15 janvier 2019

Sisyphe

Ce serait sûrement possible - de digérer doucement la violence de la rupture de contrat à la Cité et les démarches juridiques qui l'accompagnent, l'absence d'allocations chômage, la cessation du statut de profession libérale, les interminables complications administratives qui s'en suivent, la perte de revenus vertigineuse, la pauvreté des opportunités d'emploi dans mon secteur. 

Ce serait possible - de continuer à trouver l'énergie de tisser un patient et vital réseau de professionnels, qui seul me permettra de retrouver un emploi intéressant. 

Ce serait possible - de continuer à travailler au plus près de la souffrance humaine, et d'accueillir les mouvements angoissés ou dépressifs de mes patients sans en être par trop affectée.

Ce serait possible - d'affronter les to-do lists qui se régénèrent avec constance, et de garder de l'élan, de la créativité, la confiance dans une possibilité peut-être d'inventer par moi-même mon activité de demain. 

Ce serait possible - de laisser glisser d'un si possible gracieux mouvement d'épaules le remariage et la future paternité du père de mes enfants. 
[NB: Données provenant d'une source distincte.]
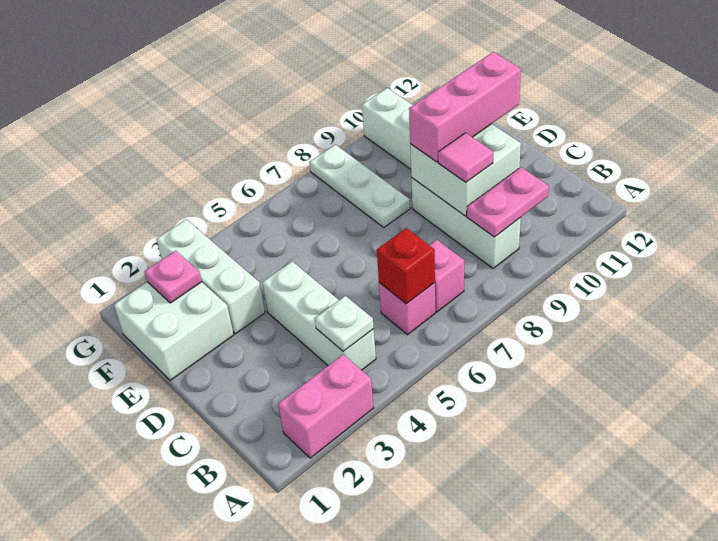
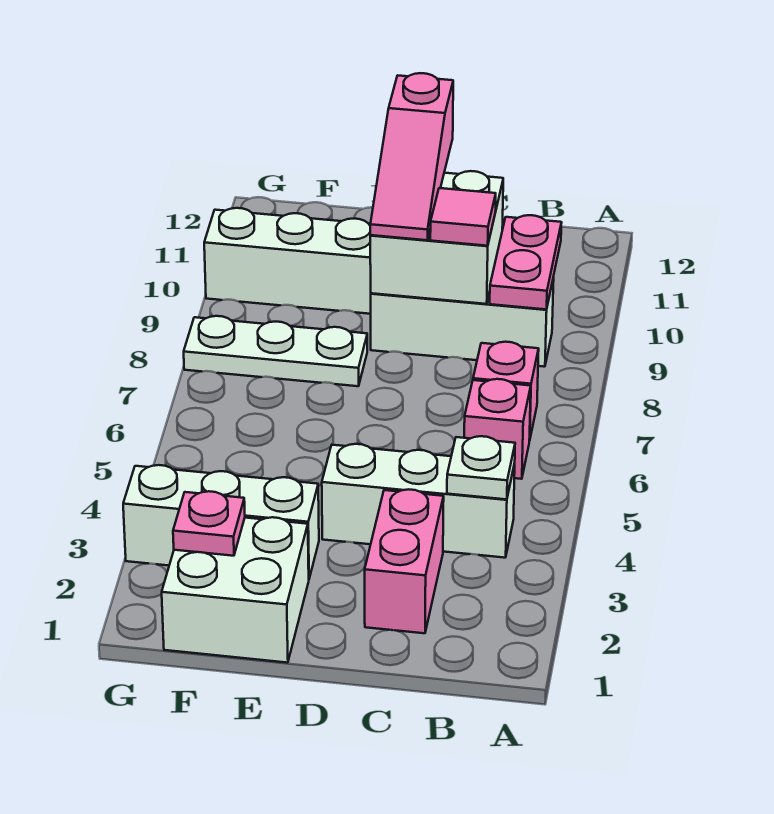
pink brick A2:A3 level 1 -> pink brick C2:C3 level 1
red brick B6 level 2 -> none
pink brick D9:D11 level 3 -> pink slope D9:D11 level 3 top 11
Ce serait possible - mais pas si Elsa se fragilise à nouveau. Pas si ce qui a été patiemment mis en place pour la ramener dans la vie des adolescents de son âge - une maison, un foyer, un établissement ultra-protégé, un projet d'avenir, du soin à la carte - ne suffit à nouveau plus à contenir ses angoisses - car le temps est  désormais compté pour un maintien en milieu normal. Je ne suis pas sûre d'avoir encore encore la force d'accompagner un quotidien funambulesque, de ré-entendre parler de soins-études ou d'hospitalisation. Je suis à court d'énergie vitale, de pistes, au bout de mon impuissance - heureusement, pas de mon espoir.